Some of the confusion stemmed from public comment forms from the last Ware County Commission meeting having been left on a table outside the entrance. More than one member of the public had already filled out a public comment form, thinking they were meant for the Monday morning conference.
Scheduled or not, public comment was going to happen.
After a few false starts, with those stuck in the hallway outside yelling that they could not hear and one gentleman loudly suggesting the meeting be moved to a courtroom downstairs, extra room was made in the council chambers as even more people piled into the confined space.
A young man arrived with armfuls of “No bypass’ signs and passed them out to the crowd. One audience member murmured to themselves the room was beyond its safe capacity and had become a fire hazard.
Nevertheless, the gathered officials pressed on. Ware County Commissioner Jon Tindall delivered the invocation and the room fairly vibrated to the sound of approximately 300 or more people saying the Pledge of Allegiance in unison.
There the unity ended. What followed can only be described as controlled chaos.

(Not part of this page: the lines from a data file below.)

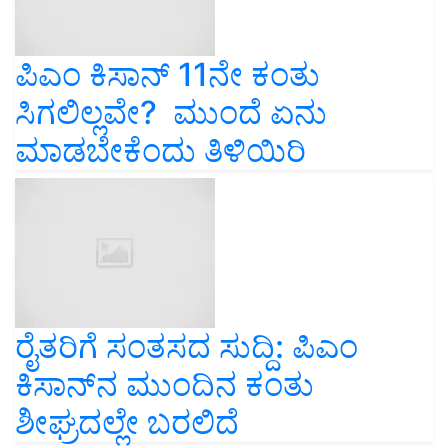
ಪಿಎಂ ಕಿಸಾನ್ 11ನೇ ಕಂತು
ಸಿಗಲಿಲ್ಲವೇ? ಮುಂದೆ ಏನು
ಮಾಡಬೇಕೆಂದು ತಿಳಿಯಿರಿ
ರೈತರಿಗೆ ಸಂತಸದ ಸುದ್ದಿ: ಪಿಎಂ
ಕಿಸಾನ್‌ನ ಮುಂದಿನ ಕಂತು
ಶೀಘ್ರದಲ್ಲೇ ಬರಲಿದೆ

Originally meant as a chance for Pierce, Ware and Brantley officials to confer about the viability of a proposed bypass road around Waycross, and to consult with members of Georgia Department of Transportation (GDOT) and state senators and state house representatives, the bulk of the meeting was spent engaging with and attempting to mollify a crowd which demanded to be heard, sometimes all at once.
At times, there was laughter and amusement, often toward the reluctance of some officials to wade into the verbal fray, but tempers ran more toward anger and confusion than they did jolliness.
In response to the announcement there would be no public comment, one member of the public angrily demanded, “Then why did you invite us?”
Some in the crowd accused Chairman Thrift of looking to personally profit from the bypass project.
“Of course you aren’t against it,” one voice rang out, “You own an asphalt company!”
Explanations the maps and images of the bypass currently circulating were just one of many were met with skepticism and calls to know just how many different bypass plans there were to choose from.
At one point, perhaps for lack of a gavel, Ware County Manager James Shubert pounded his open palm on the table and yelled for order.
Another time, he singled out one lady in the audience, saying, “If you interrupt me one more time, I’m going to ask you to leave. I’m tired of your mouth.”
One older resident of Pierce County reminded those present of the checkered history of cooperation with Ware County, recalling a sewage treatment facility landing in the Hacklebarney community and disputes over trash pickup.
He finished with , “If you got a problem in Ware County, you need to solve it in Ware County. We would like to help you any way we can, but stay out of Pierce.”
Another younger gentlemen opined, “There is no traffic in Midway where this bypass comes through. I don’t want to raise my kids on a four lane.”
Porter Johns of Ware County said, “They’ve been talking about a bypass since I moved here in ‘88. I ain’t seen it or an overpass yet.”
David Lowman, commissioner for Pierce County’s fourth district, said votes, not phone calls would make his decision for him. He would vote the way the taxpayers decided on the ballot.
Brantley County Commissioner Rand Davison said he had already been against the idea and had heard nothing to change his mind, which was met with applause.
State House Representatives John Corbett and Stephen Meeks along with state Senator Russ Goodman all expressed approval for putting a referendum to be voted upon by the public.
In the end, little actual exchange of ideas or fine tuning of plans for the proposed project occurred.
Those gathered to witness the meeting, protest the bypass or both, extracted various promises from elected officials of all three counties to support a ballot measure in the coming year placing the decision to move forward in the hands of the taxpayers.